(Task instructions) Please copy the data below exactly, from its first line through the line holding "assign #(100) A = x_i ^ y_i;", and skip the pictures.

--- Data for this task ---

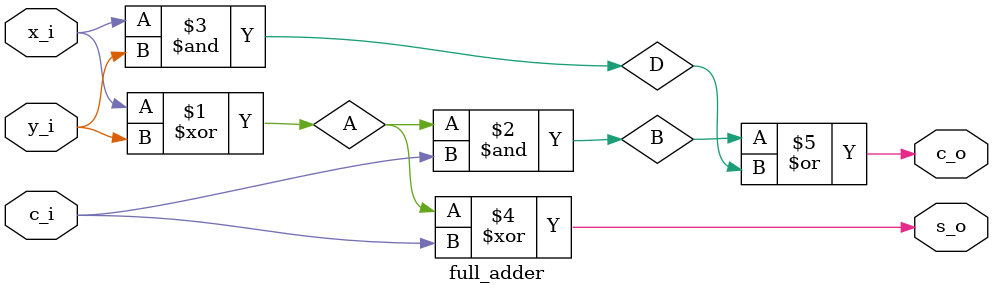
<source format=sv>

module full_adder (
  input logic x_i,
  input logic y_i,
  input logic c_i,
  output logic s_o,
  output logic c_o
);

// Declaraci ́on de se~nyales intermedias
// Aquitectura de un Full Adder

logic A;
logic B;
logic D;




assign #(100) A = x_i ^ y_i;
assign #(50) B = A & c_i;
assign #(50) D = x_i & y_i;
assign #(100) s_o = A ^ c_i;
assign #(100) c_o = B | D;


// 1) declaracion de variables
// 2) instanciacion del diseño bajo test
// 3) definicion de los diferentes test en forma de taask
// 4) ejecucion del banco de pruebas


// and = 50ps;
// or = 100ps;
// xor = 100ps;


endmodule

</source>
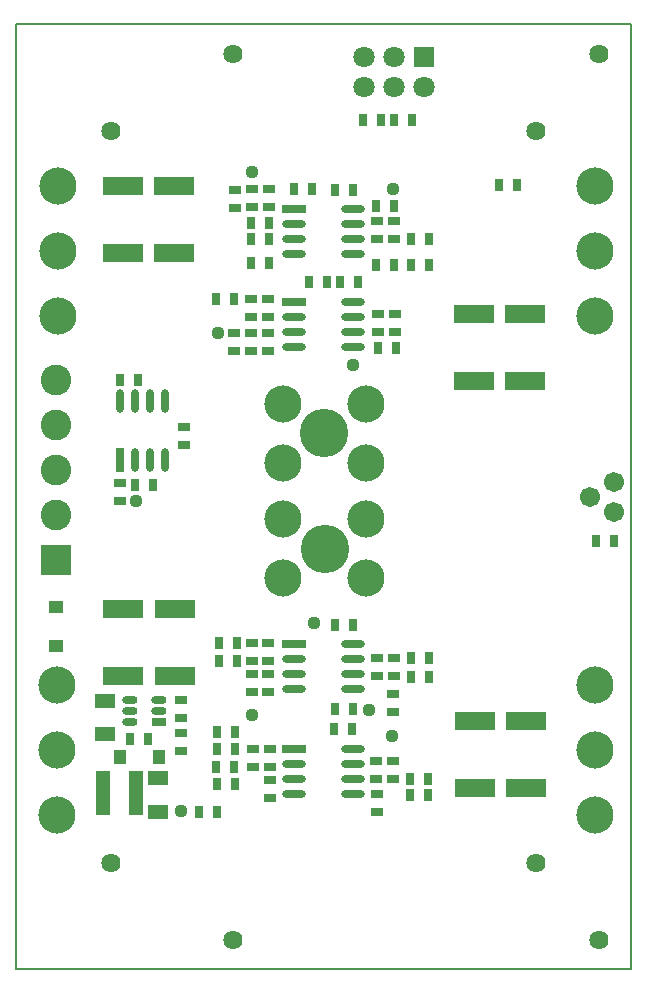
<source format=gts>
G04*
G04 #@! TF.GenerationSoftware,Altium Limited,Altium Designer,19.0.14 (431)*
G04*
G04 Layer_Color=8388736*
%FSLAX25Y25*%
%MOIN*%
G70*
G01*
G75*
%ADD10C,0.00700*%
%ADD24R,0.03156X0.03943*%
%ADD25R,0.03943X0.03156*%
%ADD26C,0.04400*%
%ADD27R,0.07093X0.04731*%
%ADD28R,0.05124X0.14967*%
%ADD29O,0.05124X0.02762*%
%ADD30R,0.05124X0.02762*%
%ADD31R,0.05124X0.03943*%
%ADD32R,0.03943X0.05124*%
%ADD33R,0.02800X0.07900*%
%ADD34O,0.02800X0.07900*%
%ADD35O,0.07900X0.02800*%
%ADD36R,0.07900X0.02800*%
%ADD37R,0.13786X0.06306*%
%ADD38C,0.06699*%
%ADD39C,0.07093*%
%ADD40R,0.07093X0.07093*%
%ADD41R,0.10243X0.10243*%
%ADD42C,0.10243*%
%ADD43C,0.06400*%
%ADD44C,0.12400*%
%ADD45C,0.16148*%
D10*
X204724Y0D02*
X204724Y314961D01*
X0D02*
X204724D01*
X0Y0D02*
X204724D01*
X-0Y314961D02*
X0Y144380D01*
X-0Y0D02*
X0Y144380D01*
D24*
X199200Y142900D02*
D03*
X193200D02*
D03*
X121400Y283200D02*
D03*
X115400D02*
D03*
X125984D02*
D03*
X131984D02*
D03*
X60800Y52470D02*
D03*
X66800D02*
D03*
X43700Y76780D02*
D03*
X37700D02*
D03*
X40657Y196580D02*
D03*
X34657D02*
D03*
X45500Y161580D02*
D03*
X39500D02*
D03*
X73500Y102780D02*
D03*
X67500D02*
D03*
X106000Y80118D02*
D03*
X112000D02*
D03*
X112200Y114780D02*
D03*
X106200D02*
D03*
X67600Y108880D02*
D03*
X73600D02*
D03*
X131300Y63480D02*
D03*
X137300D02*
D03*
X131300Y58180D02*
D03*
X137300D02*
D03*
X72700Y73380D02*
D03*
X66700D02*
D03*
X72700Y79080D02*
D03*
X66700D02*
D03*
X72600Y67380D02*
D03*
X66600D02*
D03*
X72700Y61780D02*
D03*
X66700D02*
D03*
X137600Y103680D02*
D03*
X131600D02*
D03*
Y97580D02*
D03*
X137600D02*
D03*
X112144Y86680D02*
D03*
X106144D02*
D03*
X125800Y254580D02*
D03*
X119800D02*
D03*
X106300Y259880D02*
D03*
X112300D02*
D03*
X92600Y260006D02*
D03*
X98600D02*
D03*
X97500Y229180D02*
D03*
X103500D02*
D03*
X120401Y206980D02*
D03*
X126401D02*
D03*
X166900Y261580D02*
D03*
X160900D02*
D03*
X119900Y234620D02*
D03*
X125900D02*
D03*
X131500Y234705D02*
D03*
X137500D02*
D03*
X131500Y243380D02*
D03*
X137500D02*
D03*
X78100Y235480D02*
D03*
X84100D02*
D03*
Y248880D02*
D03*
X78100D02*
D03*
X84100Y243475D02*
D03*
X78100D02*
D03*
X114000Y229180D02*
D03*
X108000D02*
D03*
X66600Y223280D02*
D03*
X72600D02*
D03*
D25*
X55700Y180700D02*
D03*
Y174700D02*
D03*
X54700Y83680D02*
D03*
Y89680D02*
D03*
Y78780D02*
D03*
Y72780D02*
D03*
X34380Y161980D02*
D03*
Y155980D02*
D03*
X125400Y91880D02*
D03*
Y85880D02*
D03*
X78500Y98280D02*
D03*
Y92280D02*
D03*
X84000Y102780D02*
D03*
Y108780D02*
D03*
Y98280D02*
D03*
Y92280D02*
D03*
X78500Y108780D02*
D03*
Y102780D02*
D03*
X120000Y63280D02*
D03*
Y69280D02*
D03*
X125400D02*
D03*
Y63280D02*
D03*
X120200Y52280D02*
D03*
Y58280D02*
D03*
X78700Y73380D02*
D03*
Y67380D02*
D03*
X84500D02*
D03*
Y73380D02*
D03*
Y57180D02*
D03*
Y63180D02*
D03*
X120100Y97780D02*
D03*
Y103780D02*
D03*
X125700D02*
D03*
Y97780D02*
D03*
X72400Y212248D02*
D03*
Y206248D02*
D03*
X126200Y218396D02*
D03*
Y212396D02*
D03*
X120400Y212331D02*
D03*
Y218331D02*
D03*
X120300Y243475D02*
D03*
Y249475D02*
D03*
X125800D02*
D03*
Y243475D02*
D03*
X83901Y212247D02*
D03*
Y206247D02*
D03*
X72700Y253880D02*
D03*
Y259880D02*
D03*
X84100Y259980D02*
D03*
Y253980D02*
D03*
X78500D02*
D03*
Y259980D02*
D03*
X78100Y212247D02*
D03*
Y206247D02*
D03*
X83900Y217365D02*
D03*
Y223365D02*
D03*
X78100Y223280D02*
D03*
Y217280D02*
D03*
D26*
X117600Y86580D02*
D03*
X54769Y52600D02*
D03*
X39700Y156080D02*
D03*
X125300Y77680D02*
D03*
X99100Y115580D02*
D03*
X78600Y84780D02*
D03*
X125600Y260080D02*
D03*
X67100Y212180D02*
D03*
X112200Y201280D02*
D03*
X78400Y265680D02*
D03*
D27*
X29400Y89490D02*
D03*
Y78270D02*
D03*
X47100Y63691D02*
D03*
Y52470D02*
D03*
D28*
X28788Y58780D02*
D03*
X39812D02*
D03*
D29*
X37758Y86046D02*
D03*
Y82306D02*
D03*
Y89786D02*
D03*
X47600D02*
D03*
Y86046D02*
D03*
D30*
Y82306D02*
D03*
D31*
X13100Y120798D02*
D03*
Y107806D02*
D03*
D32*
X47446Y70780D02*
D03*
X34454D02*
D03*
D33*
X34500Y169780D02*
D03*
D34*
X39500Y169780D02*
D03*
X44500D02*
D03*
X49500D02*
D03*
X34500Y189269D02*
D03*
X39500D02*
D03*
X44500D02*
D03*
X49500Y189269D02*
D03*
D35*
X112144Y93280D02*
D03*
X112144Y98280D02*
D03*
Y103280D02*
D03*
Y108280D02*
D03*
X92656Y93280D02*
D03*
Y98280D02*
D03*
Y103280D02*
D03*
X112044Y58280D02*
D03*
X112044Y63280D02*
D03*
Y68280D02*
D03*
Y73280D02*
D03*
X92556Y58280D02*
D03*
Y63280D02*
D03*
Y68280D02*
D03*
X112144Y238380D02*
D03*
X112144Y243380D02*
D03*
Y248380D02*
D03*
Y253380D02*
D03*
X92656Y238380D02*
D03*
Y243380D02*
D03*
Y248380D02*
D03*
X112144Y207380D02*
D03*
X112144Y212380D02*
D03*
Y217380D02*
D03*
Y222380D02*
D03*
X92656Y207380D02*
D03*
Y212380D02*
D03*
Y217380D02*
D03*
D36*
X92656Y108280D02*
D03*
X92556Y73280D02*
D03*
X92656Y253380D02*
D03*
Y222380D02*
D03*
D37*
X152862Y82921D02*
D03*
Y60480D02*
D03*
X169762Y82921D02*
D03*
Y60480D02*
D03*
X52800Y120121D02*
D03*
Y97680D02*
D03*
X35600Y120121D02*
D03*
Y97680D02*
D03*
X152400Y195960D02*
D03*
Y218401D02*
D03*
X169500Y195960D02*
D03*
Y218401D02*
D03*
X52500Y238639D02*
D03*
Y261080D02*
D03*
X35600Y238639D02*
D03*
Y261080D02*
D03*
D38*
X199174Y152474D02*
D03*
Y162474D02*
D03*
X191300Y157474D02*
D03*
D39*
X115984Y294213D02*
D03*
Y304213D02*
D03*
X125984D02*
D03*
X135984Y294213D02*
D03*
X125984D02*
D03*
D40*
X135984Y304213D02*
D03*
D41*
X13300Y136480D02*
D03*
D42*
Y151480D02*
D03*
Y166480D02*
D03*
Y181480D02*
D03*
Y196480D02*
D03*
D43*
X194286Y9843D02*
D03*
X72239D02*
D03*
Y305118D02*
D03*
X194286D02*
D03*
X173228Y279528D02*
D03*
X31496D02*
D03*
X173228Y35433D02*
D03*
X31496D02*
D03*
D44*
X192913Y94787D02*
D03*
Y51480D02*
D03*
Y73134D02*
D03*
X88920Y150023D02*
D03*
Y130338D02*
D03*
X116480D02*
D03*
Y150023D02*
D03*
X116379Y168838D02*
D03*
Y188523D02*
D03*
X88820D02*
D03*
Y168838D02*
D03*
X192913Y239382D02*
D03*
Y217728D02*
D03*
Y261035D02*
D03*
X13600Y73134D02*
D03*
Y94787D02*
D03*
Y51480D02*
D03*
X13780Y239380D02*
D03*
Y261034D02*
D03*
Y217727D02*
D03*
D45*
X102700Y140180D02*
D03*
X102600Y178680D02*
D03*
M02*

</source>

---

(Expected answer)
<source format=sv>

module full_adder (
  input logic x_i,
  input logic y_i,
  input logic c_i,
  output logic s_o,
  output logic c_o
);

// Declaraci ́on de se~nyales intermedias
// Aquitectura de un Full Adder

logic A;
logic B;
logic D;




assign #(100) A = x_i ^ y_i;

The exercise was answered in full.